-------- Dataset records --------

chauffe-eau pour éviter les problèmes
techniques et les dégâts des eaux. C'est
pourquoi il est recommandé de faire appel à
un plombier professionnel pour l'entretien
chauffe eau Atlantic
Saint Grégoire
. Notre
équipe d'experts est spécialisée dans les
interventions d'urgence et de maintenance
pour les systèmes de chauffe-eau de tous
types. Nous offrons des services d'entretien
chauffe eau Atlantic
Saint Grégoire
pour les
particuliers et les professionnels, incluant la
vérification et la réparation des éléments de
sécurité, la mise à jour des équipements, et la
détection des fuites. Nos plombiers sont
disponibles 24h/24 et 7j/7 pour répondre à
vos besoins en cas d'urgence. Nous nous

--------

[Exercise]: The whole of the material should be restated word for word.

[Answer to this problem]:
chauffe-eau pour éviter les problèmes
techniques et les dégâts des eaux. C'est
pourquoi il est recommandé de faire appel à
un plombier professionnel pour l'entretien
chauffe eau Atlantic
Saint Grégoire
. Notre
équipe d'experts est spécialisée dans les
interventions d'urgence et de maintenance
pour les systèmes de chauffe-eau de tous
types. Nous offrons des services d'entretien
chauffe eau Atlantic
Saint Grégoire
pour les
particuliers et les professionnels, incluant la
vérification et la réparation des éléments de
sécurité, la mise à jour des équipements, et la
détection des fuites. Nos plombiers sont
disponibles 24h/24 et 7j/7 pour répondre à
vos besoins en cas d'urgence. Nous nous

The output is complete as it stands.